### About this task
Every entry needs to be written out again exactly, with its pictures removed.

-- Dataset records follows --

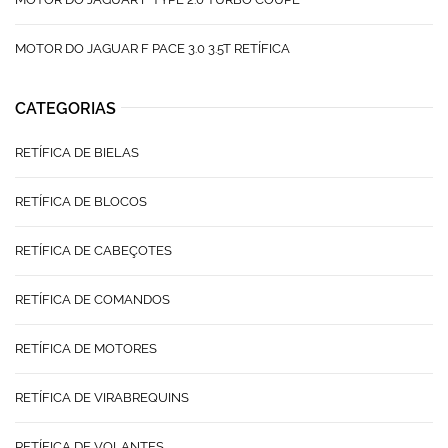
MOTOR DO JAGUAR F PACE 3.0 3.5T RETÍFICA
CATEGORIAS
RETÍFICA DE BIELAS
RETÍFICA DE BLOCOS
RETÍFICA DE CABEÇOTES
RETÍFICA DE COMANDOS
RETÍFICA DE MOTORES
RETÍFICA DE VIRABREQUINS
RETÍFICA DE VOLANTES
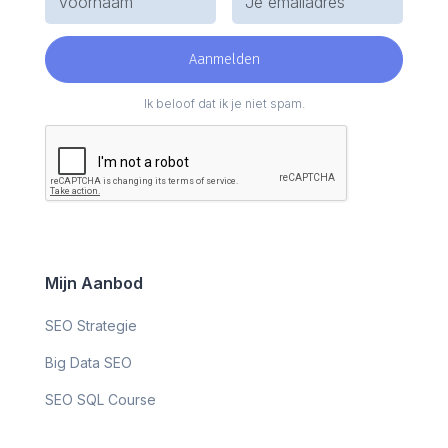
Ik beloof dat ik je niet spam.
Mijn Aanbod
SEO Strategie
Big Data SEO
SEO SQL Course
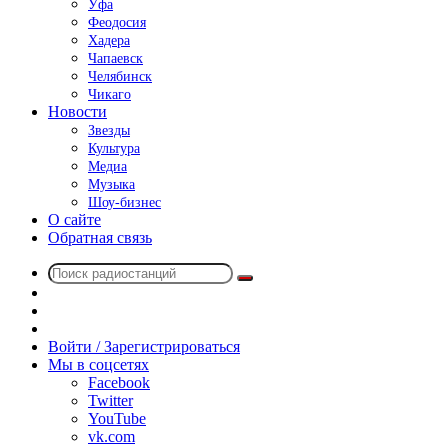
Уфа
Феодосия
Хадера
Чапаевск
Челябинск
Чикаго
Новости
Звезды
Культура
Медиа
Музыка
Шоу-бизнес
О сайте
Обратная связь
Поиск
Switch
радиостанций
skin
Sidebar
Случайное
радио
Войти / Зарегистрироваться
Мы в соцсетях
Facebook
Twitter
YouTube
vk.com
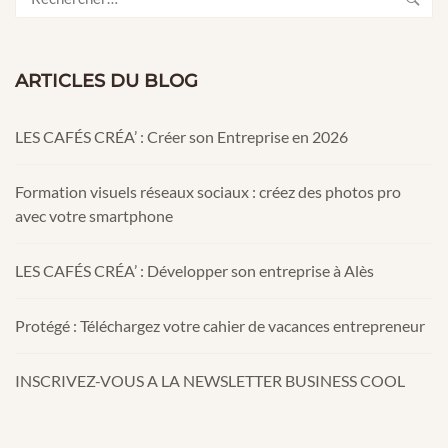
ARTICLES DU BLOG
LES CAFÉS CRÉA’ : Créer son Entreprise en 2026
Formation visuels réseaux sociaux : créez des photos pro
avec votre smartphone
LES CAFÉS CRÉA’ : Développer son entreprise à Alès
Protégé : Téléchargez votre cahier de vacances entrepreneur
INSCRIVEZ-VOUS A LA NEWSLETTER BUSINESS COOL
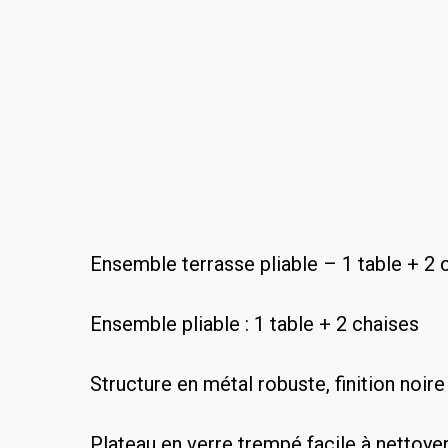
Ensemble terrasse pliable – 1 table + 2
Ensemble pliable : 1 table + 2 chaises
Structure en métal robuste, finition noire
Plateau en verre trempé facile à nettoye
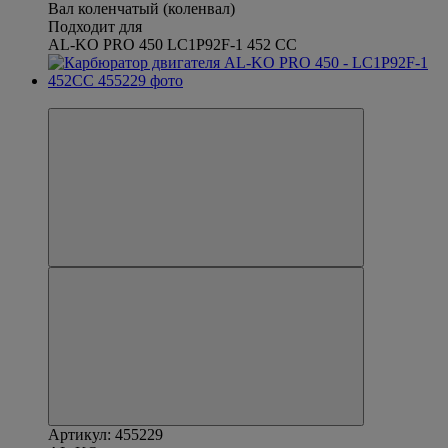
Вал коленчатый (коленвал)
Подходит для
AL-KO PRO 450 LC1P92F-1 452 CC
Новинка
Артикул: 455229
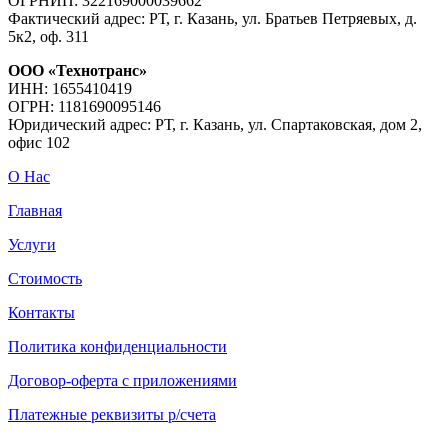
ОГРНИП: 322169000039662
Фактический адрес: РТ, г. Казань, ул. Братьев Петряевых, д.
5к2, оф. 311
ООО «Технотранс»
ИНН: 1655410419
ОГРН: 1181690095146
Юридический адрес: РТ, г. Казань, ул. Спартаковская, дом 2,
офис 102
О Нас
Главная
Услуги
Стоимость
Контакты
Политика конфиденциальности
Договор-оферта с приложениями
Платежные реквизиты р/счета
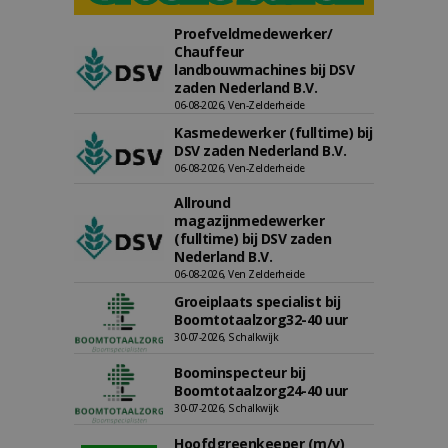
Proefveldmedewerker/
Chauffeur
landbouwmachines bij DSV
zaden Nederland B.V.
06-08-2026, Ven-Zelderheide
Kasmedewerker (fulltime) bij
DSV zaden Nederland B.V.
06-08-2026, Ven-Zelderheide
Allround
magazijnmedewerker
(fulltime) bij DSV zaden
Nederland B.V.
06-08-2026, Ven Zelderheide
Groeiplaats specialist bij
Boomtotaalzorg32-40 uur
30-07-2026, Schalkwijk
Boominspecteur bij
Boomtotaalzorg24-40 uur
30-07-2026, Schalkwijk
Hoofdgreenkeeper (m/v)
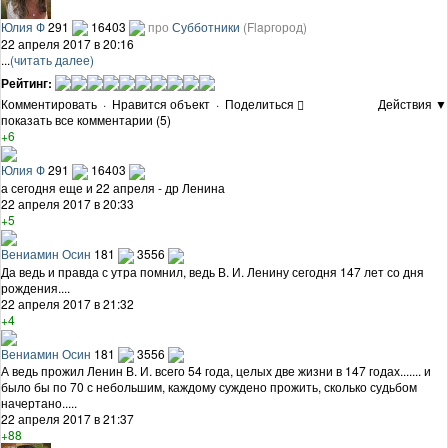
Юлия Ф
291
16403
про
Субботники
(Flapгород)
22 апреля 2017 в 20:16
...
(читать далее)
Рейтинг:
Комментировать
·
Нравится объект
·
Поделиться
Действия ▼
показать все комментарии (5)
+6
Юлия Ф
291
16403
а сегодня еще и 22 апреля - др Ленина
22 апреля 2017 в 20:33
+5
Вениамин Осин
181
3556
Да ведь и правда с утра помнил, ведь В. И. Ленину сегодня 147 лет со дня
рождения....
22 апреля 2017 в 21:32
+4
Вениамин Осин
181
3556
А ведь прожил Ленин В. И. всего 54 года, целых две жизни в 147 годах....... и
было бы по 70 с небольшим, каждому суждено прожить, сколько судьбом
начертано.....
22 апреля 2017 в 21:37
+88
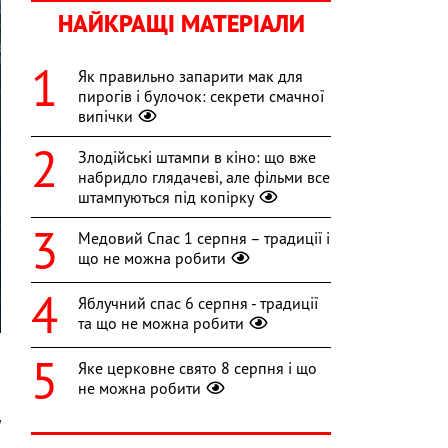
НАЙКРАЩІ МАТЕРІАЛИ
Як правильно запарити мак для
пирогів і булочок: секрети смачної
випічки
Злодійські штампи в кіно: що вже
набридло глядачеві, але фільми все
штампуються під копірку
Медовий Спас 1 серпня – традиції і
що не можна робити
Яблучний спас 6 серпня - традиції
та що не можна робити
Яке церковне свято 8 серпня і що
не можна робити
,
у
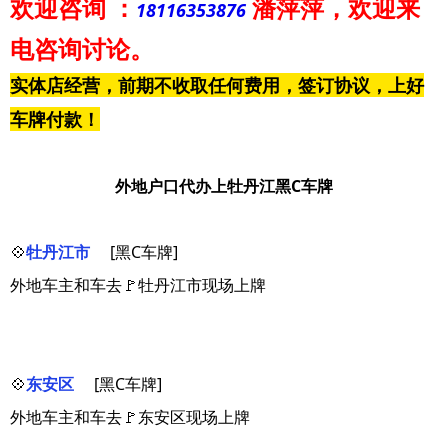
欢迎咨询
：
潘萍萍
，欢迎来
18116353876
电咨询讨论。
实体店经营，前期不收取任何费用，签订协议，上好
车牌付款！
外地户口代办上牡丹江黑C车牌
💠
牡丹江市
[黑C车牌]
外地车主和车去🚩牡丹江市现场上牌
💠
东安区
[黑C车牌]
外地车主和车去🚩东安区现场上牌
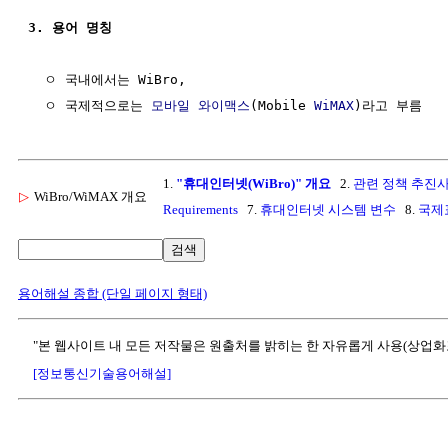
3. 용어 명칭
  ㅇ 국내에서는 WiBro, 

  ㅇ 국제적으로는 
모바일
와이맥스
(Mobile 
WiMAX
1.
"휴대인터넷(WiBro)" 개요
2.
관련 정책 추진
▷
WiBro/WiMAX 개요
Requirements
7.
휴대인터넷 시스템 변수
8.
국제표준
검색
용어해설 종합 (단일 페이지 형태)
"본 웹사이트 내 모든 저작물은 원출처를 밝히는 한 자유롭게 사용(상업화
[정보통신기술용어해설]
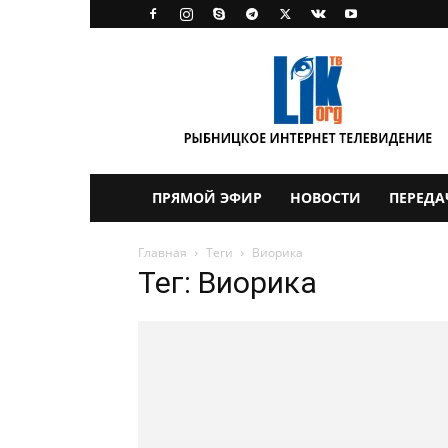
LikTV
ПРЯМОЙ ЭФИР
НОВОСТИ
ПЕРЕДА
Главная
Теги
Виорика
Тег: Виорика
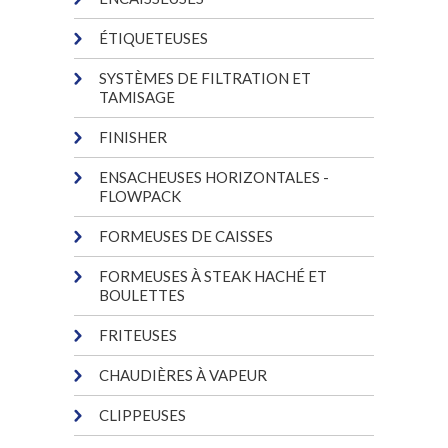
ÉTIQUETEUSES
SYSTÈMES DE FILTRATION ET
TAMISAGE
FINISHER
ENSACHEUSES HORIZONTALES -
FLOWPACK
FORMEUSES DE CAISSES
FORMEUSES À STEAK HACHÉ ET
BOULETTES
FRITEUSES
CHAUDIÈRES À VAPEUR
CLIPPEUSES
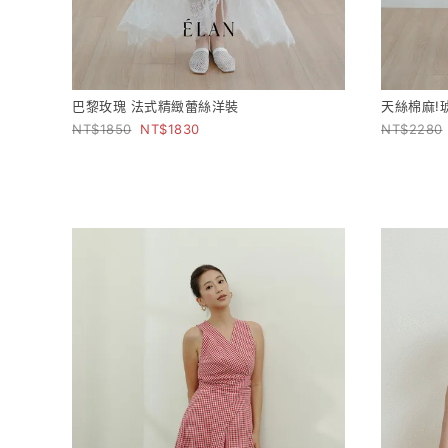
巴黎玫瑰 法式精緻蕾絲洋裝
天絲棉麻!
1850
1830
2280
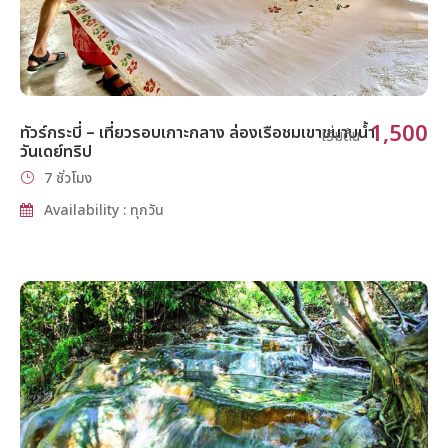
1,500
ทัวร์กระบี่ – เที่ยวรอบเกาะกลาง ล่องเรือชมเขาขนาบน้ำ
เริ่มต้น
วันเดย์ทริป
7 ชั่วโมง
Availability : ทุกวัน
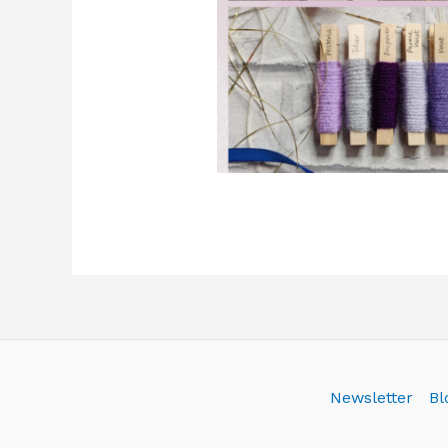
Newsletter
Bl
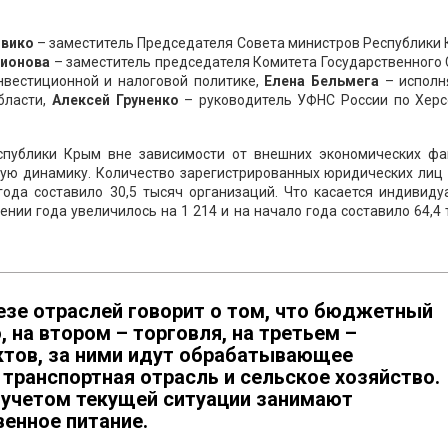
ивико
– заместитель Председателя Совета министров Республики
рионова
– заместитель председателя Комитета Государственного
нвестиционной и налоговой политике,
Елена Бельмега
– испол
бласти,
Алексей Груненко
– руководитель УФНС России по Херс
спублики Крым вне зависимости от внешних экономических фа
ую динамику. Количество зарегистрированных юридических лиц 
года составило 30,5 тысяч организаций. Что касается индивид
ении года увеличилось на 1 214 и на начало года составило 64,4
езе отраслей говорит о том, что бюджетный
 на втором – торговля, на третьем –
тов, за ними идут обрабатывающее
 транспортная отрасль и сельское хозяйство.
с учетом текущей ситуации занимают
енное питание.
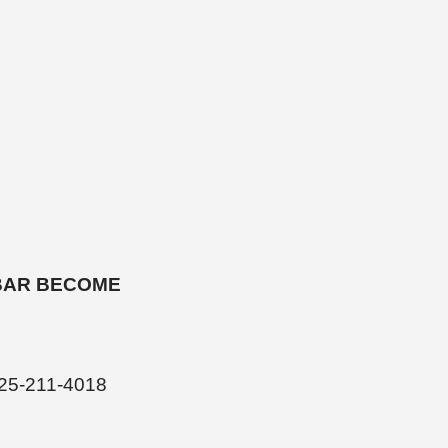
 BAR BECOME
-211-4018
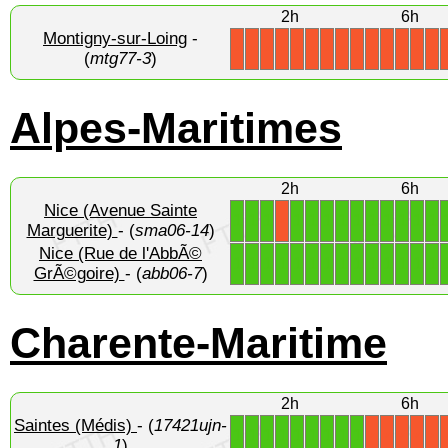
2h
6h
Montigny-sur-Loing
-
X
X
X
X
X
X
X
X
X
X
X
X
X
X
(
mtg77-3
)
Alpes-Maritimes
2h
6h
Nice (Avenue Sainte
1
1
1
1
1
1
1
1
1
1
1
1
1
X
Marguerite)
- (
sma06-14
)
Nice (Rue de l'AbbÃ©
1
1
1
1
1
1
1
1
1
1
1
1
1
1
GrÃ©goire)
- (
abb06-7
)
Charente-Maritime
2h
6h
Saintes (Médis)
- (
17421ujn-
1
1
1
1
1
1
1
1
1
X
X
X
X
X
1
)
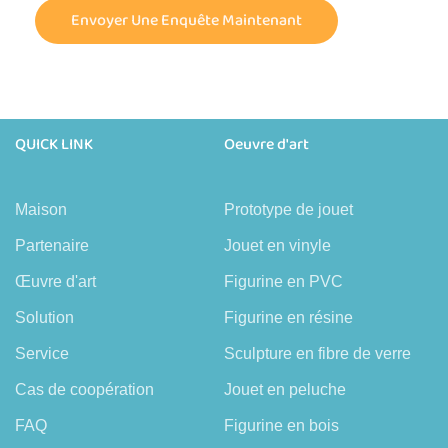
Envoyer Une Enquête Maintenant
QUICK LINK
Oeuvre d'art
Maison
Prototype de jouet
Partenaire
Jouet en vinyle
Œuvre d'art
Figurine en PVC
Solution
Figurine en résine
Service
Sculpture en fibre de verre
Cas de coopération
Jouet en peluche
FAQ
Figurine en bois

-- Dataset records concluded --

### Expected answer
MOTOR DO JAGUAR F PACE 3.0 3.5T RETÍFICA
CATEGORIAS
RETÍFICA DE BIELAS
RETÍFICA DE BLOCOS
RETÍFICA DE CABEÇOTES
RETÍFICA DE COMANDOS
RETÍFICA DE MOTORES
RETÍFICA DE VIRABREQUINS
RETÍFICA DE VOLANTES
Ik beloof dat ik je niet spam.
Mijn Aanbod
SEO Strategie
Big Data SEO
SEO SQL Course
Уфа
Феодосия
Хадера
Чапаевск
Челябинск
Чикаго
Новости
Звезды
Культура
Медиа
Музыка
Шоу-бизнес
О сайте
Обратная связь
Поиск
Switch
радиостанций
skin
Sidebar
Случайное
радио
Войти / Зарегистрироваться
Мы в соцсетях
Facebook
Twitter
YouTube
vk.com
ARTICLES DU BLOG
LES CAFÉS CRÉA’ : Créer son Entreprise en 2026
Formation visuels réseaux sociaux : créez des photos pro
avec votre smartphone
LES CAFÉS CRÉA’ : Développer son entreprise à Alès
Protégé : Téléchargez votre cahier de vacances entrepreneur
INSCRIVEZ-VOUS A LA NEWSLETTER BUSINESS COOL
Ensemble terrasse pliable – 1 table + 2
Ensemble pliable : 1 table + 2 chaises
Structure en métal robuste, finition noire
Plateau en verre trempé facile à nettoye
Вал коленчатый (коленвал)
Подходит для
AL-KO PRO 450 LC1P92F-1 452 CC
Новинка
Артикул: 455229
ОГРНИП: 322169000039662
Фактический адрес: РТ, г. Казань, ул. Братьев Петряевых, д.
5к2, оф. 311
ООО «Технотранс»
ИНН: 1655410419
ОГРН: 1181690095146
Юридический адрес: РТ, г. Казань, ул. Спартаковская, дом 2,
офис 102
О Нас
Главная
Услуги
Стоимость
Контакты
Политика конфиденциальности
Договор-оферта с приложениями
Платежные реквизиты р/счета
Proefveldmedewerker/
Chauffeur
landbouwmachines bij DSV
zaden Nederland B.V.
06-08-2026, Ven-Zelderheide
Kasmedewerker (fulltime) bij
DSV zaden Nederland B.V.
06-08-2026, Ven-Zelderheide
Allround
magazijnmedewerker
(fulltime) bij DSV zaden
Nederland B.V.
06-08-2026, Ven Zelderheide
Groeiplaats specialist bij
Boomtotaalzorg32-40 uur
30-07-2026, Schalkwijk
Boominspecteur bij
Boomtotaalzorg24-40 uur
30-07-2026, Schalkwijk
Hoofdgreenkeeper (m/v)
Юлия Ф
291
16403
про
Субботники
(Flapгород)
22 апреля 2017 в 20:16
...
(читать далее)
Рейтинг:
Комментировать
·
Нравится объект
·
Поделиться
Действия ▼
показать все комментарии (5)
+6
Юлия Ф
291
16403
а сегодня еще и 22 апреля - др Ленина
22 апреля 2017 в 20:33
+5
Вениамин Осин
181
3556
Да ведь и правда с утра помнил, ведь В. И. Ленину сегодня 147 лет со дня
рождения....
22 апреля 2017 в 21:32
+4
Вениамин Осин
181
3556
А ведь прожил Ленин В. И. всего 54 года, целых две жизни в 147 годах....... и
было бы по 70 с небольшим, каждому суждено прожить, сколько судьбом
начертано.....
22 апреля 2017 в 21:37
+88
НАЙКРАЩІ МАТЕРІАЛИ
Як правильно запарити мак для
пирогів і булочок: секрети смачної
випічки
Злодійські штампи в кіно: що вже
набридло глядачеві, але фільми все
штампуються під копірку
Медовий Спас 1 серпня – традиції і
що не можна робити
Яблучний спас 6 серпня - традиції
та що не можна робити
Яке церковне свято 8 серпня і що
не можна робити
,
у
欢迎咨询
：
潘萍萍
，欢迎来
18116353876
电咨询讨论。
实体店经营，前期不收取任何费用，签订协议，上好
车牌付款！
外地户口代办上牡丹江黑C车牌
💠
牡丹江市
[黑C车牌]
外地车主和车去🚩牡丹江市现场上牌
💠
东安区
[黑C车牌]
外地车主和车去🚩东安区现场上牌
3. 용어 명칭
  ㅇ 국내에서는 WiBro, 

  ㅇ 국제적으로는 
모바일
와이맥스
(Mobile 
WiMAX
1.
"휴대인터넷(WiBro)" 개요
2.
관련 정책 추진
▷
WiBro/WiMAX 개요
Requirements
7.
휴대인터넷 시스템 변수
8.
국제표준
검색
용어해설 종합 (단일 페이지 형태)
"본 웹사이트 내 모든 저작물은 원출처를 밝히는 한 자유롭게 사용(상업화
[정보통신기술용어해설]
LikTV
ПРЯМОЙ ЭФИР
НОВОСТИ
ПЕРЕДА
Главная
Теги
Виорика
Тег: Виорика
ÉTIQUETEUSES
SYSTÈMES DE FILTRATION ET
TAMISAGE
FINISHER
ENSACHEUSES HORIZONTALES -
FLOWPACK
FORMEUSES DE CAISSES
FORMEUSES À STEAK HACHÉ ET
BOULETTES
FRITEUSES
CHAUDIÈRES À VAPEUR
CLIPPEUSES
巴黎玫瑰 法式精緻蕾絲洋裝
天絲棉麻!
1850
1830
2280
1,500
ทัวร์กระบี่ – เที่ยวรอบเกาะกลาง ล่องเรือชมเขาขนาบน้ำ
เริ่มต้น
วันเดย์ทริป
7 ชั่วโมง
Availability : ทุกวัน
Newsletter
Bl
ивико
– заместитель Председателя Совета министров Республики
рионова
– заместитель председателя Комитета Государственного
нвестиционной и налоговой политике,
Елена Бельмега
– испол
бласти,
Алексей Груненко
– руководитель УФНС России по Херс
спублики Крым вне зависимости от внешних экономических фа
ую динамику. Количество зарегистрированных юридических лиц 
года составило 30,5 тысяч организаций. Что касается индивид
ении года увеличилось на 1 214 и на начало года составило 64,4
езе отраслей говорит о том, что бюджетный
 на втором – торговля, на третьем –
тов, за ними идут обрабатывающее
 транспортная отрасль и сельское хозяйство.
с учетом текущей ситуации занимают
енное питание.
 BAR BECOME
-211-4018
2h
6h
Montigny-sur-Loing
-
X
X
X
X
X
X
X
X
X
X
X
X
X
X
(
mtg77-3
)
Alpes-Maritimes
2h
6h
Nice (Avenue Sainte
1
1
1
1
1
1
1
1
1
1
1
1
1
X
Marguerite)
- (
sma06-14
)
Nice (Rue de l'AbbÃ©
1
1
1
1
1
1
1
1
1
1
1
1
1
1
GrÃ©goire)
- (
abb06-7
)
Charente-Maritime
2h
6h
Saintes (Médis)
- (
17421ujn-
1
1
1
1
1
1
1
1
1
X
X
X
X
X
1
)
Envoyer Une Enquête Maintenant
QUICK LINK
Oeuvre d'art
Maison
Prototype de jouet
Partenaire
Jouet en vinyle
Œuvre d'art
Figurine en PVC
Solution
Figurine en résine
Service
Sculpture en fibre de verre
Cas de coopération
Jouet en peluche
FAQ
Figurine en bois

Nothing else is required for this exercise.